KIMYA DAWSON – La Malterie, Lille, 5 Mars 2005
Lille est décidément une ville pleine de surprises. Une semaine à peine depuis la déflagration sonique du MC5, me voici en ce samedi soir, entrant dans La Malterie pour le concert de Kimya Dawson, égérie de l’antifolk, tout droit sortie de l’aventure Moldy Peaches. Différence de style, donc, mais pour un bonheur identique.
Il est 21h15 lorsque le premier groupe de la soirée fait son apparition.
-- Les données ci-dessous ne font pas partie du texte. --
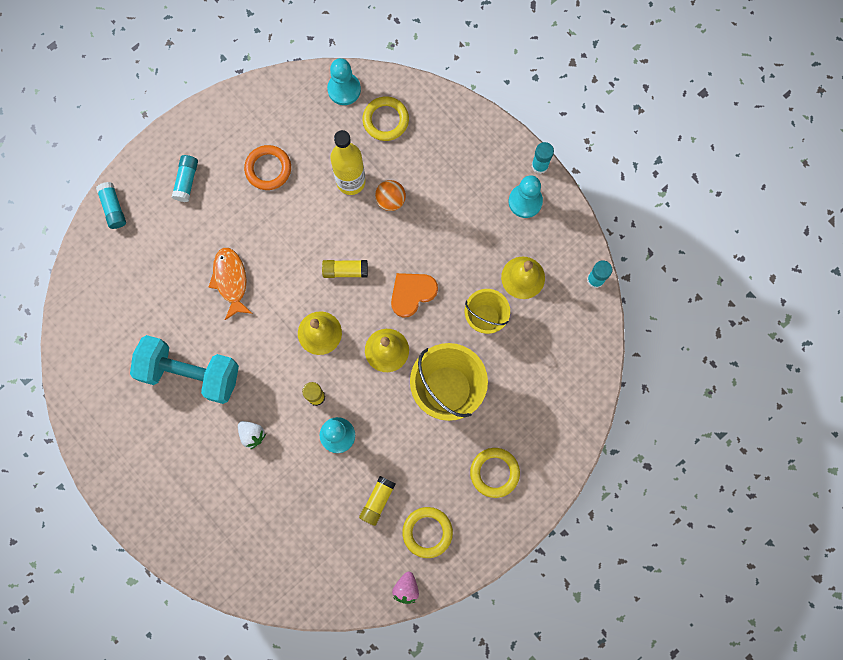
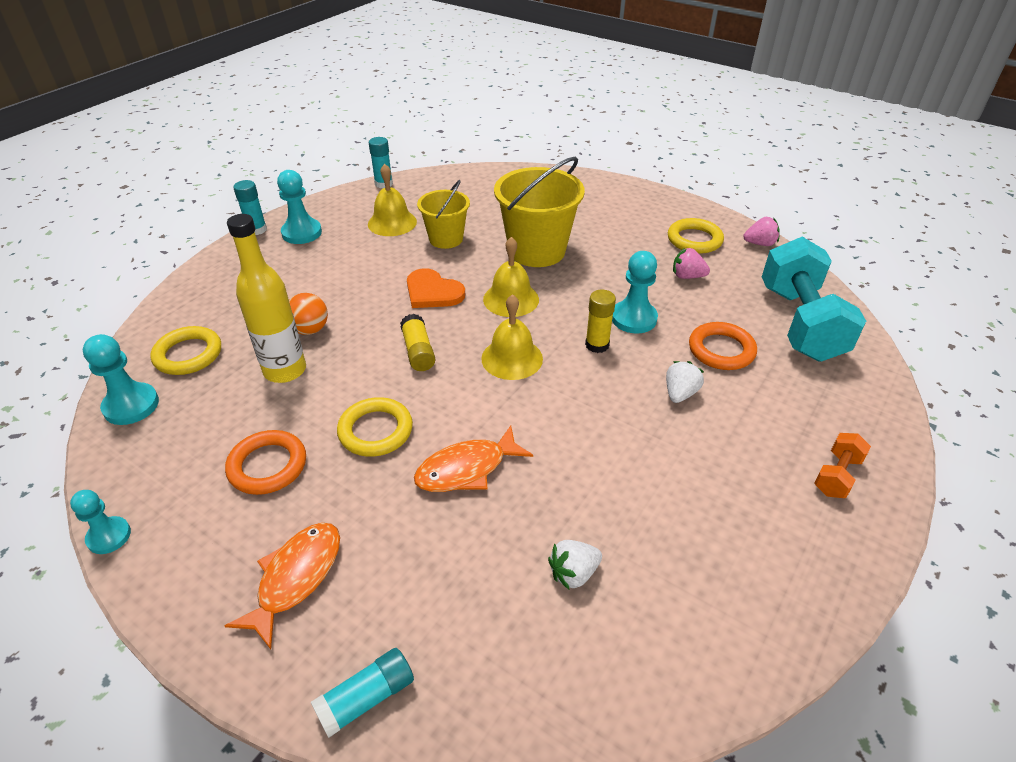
camera: 105 degrees left, 35 degrees down
turquoise dumbbell [130,335,239,404] -> turquoise dumbbell moved to [762,236,866,362]
turquoise glue stick [172,155,198,202] -> orange fish [224,523,340,649]
yellow glue stick [359,476,396,526] -> pink strawberry [673,248,710,279]
yellow ring [470,448,520,498] -> yellow ring moved to [337,397,413,457]
none -> turquoise pawn [70,490,131,554]
none -> white strawberry [548,540,602,590]
none -> orange ring [689,322,757,370]
none -> orange dumbbell [814,433,871,498]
Charlotte Lewis, recrue lilloise, est un combo ultra minimaliste (une guitare, une voix), dont le style nous indique que ces deux là ont dû écouter des nuits durant les disques séminaux de PJ Harvey (particulièrement les "4-track demos"), ou encore les Cowboy Junkies ou Mazzy Star, tout ce qui sait donner des frissons avec simplicité. Leur set délicieusement amateur (la chanteuse toute rougissante lorsque son boyfriend de guitariste plante la fin d’un morceau, leur visible bonheur de se trouver sur scène), emporte l’adhésion du public, même si l’on pourrait conseiller au guitariste d’enrichir quelque peu son jeu de guitare, afin de proposer un écrin idéal à la délicieuse voix embrumée de Charlotte. Affaire à suivre, donc…
Le temps d’aller au bar, et déjà le groupe suivant est en place. Schwervon! débarque tout droit de New York sur la scène de La Malterie. Groupe mixte composé de Major Matt à la guitare et de Nan Turner à la batterie, Schwervon! attaque pied au plancher avec un morceau de leurs amis d’Herman Düne (autre groupe chéri des Lillois), et les morceaux s’enchaînent, bam, bam, bam, le public est debout, ça transpire, ça danse, ça vit… "Bad Music", extrait de leur second et dernier album en date, "Poseur", a tout d’un hit potentiel, et Nan Turner est définitivement la batteuse la plus sexy depuis le Big Bang. Une structure White Stripes, pour un résultat garage à tomber. Comment Kimya Dawson allait-elle pouvoir passer après une telle tuerie ?
Telle un Robert Johnson du 21ème siècle, seule à la guitare, bras tatoués, bonnet gris descendant jusqu’aux yeux, elle va, pendant une heure, réussir l’exploit de toucher au coeur un public encore gorgé d’électricité par ses mots/maux. Des vignettes acoustiques sur un mal-être adolescent qui dure toute une vie, le téléphone qui ne répond pas, les déboires sexuels d’une Américaine pas bien dans sa peau. Des phrases disséminées qui allaient m’obséder ce soir-là ("I cry for her and then i cry for me, haunted by the ghost of the girl i used to be"). En une heure, la timide Kimya a montré qu’elle mérite autant, si ce n’est plus, d’emprunter la route du succès sur laquelle se trouve actuellement son ancien partenaire Adam Green. C’est une fragile et humble demoiselle que j’ai vu sourire, à la sortie de la salle, en vendant ses disques, qui, selon la logique, devraient se trouver dans la discothèque de tout être humain digne de ce nom.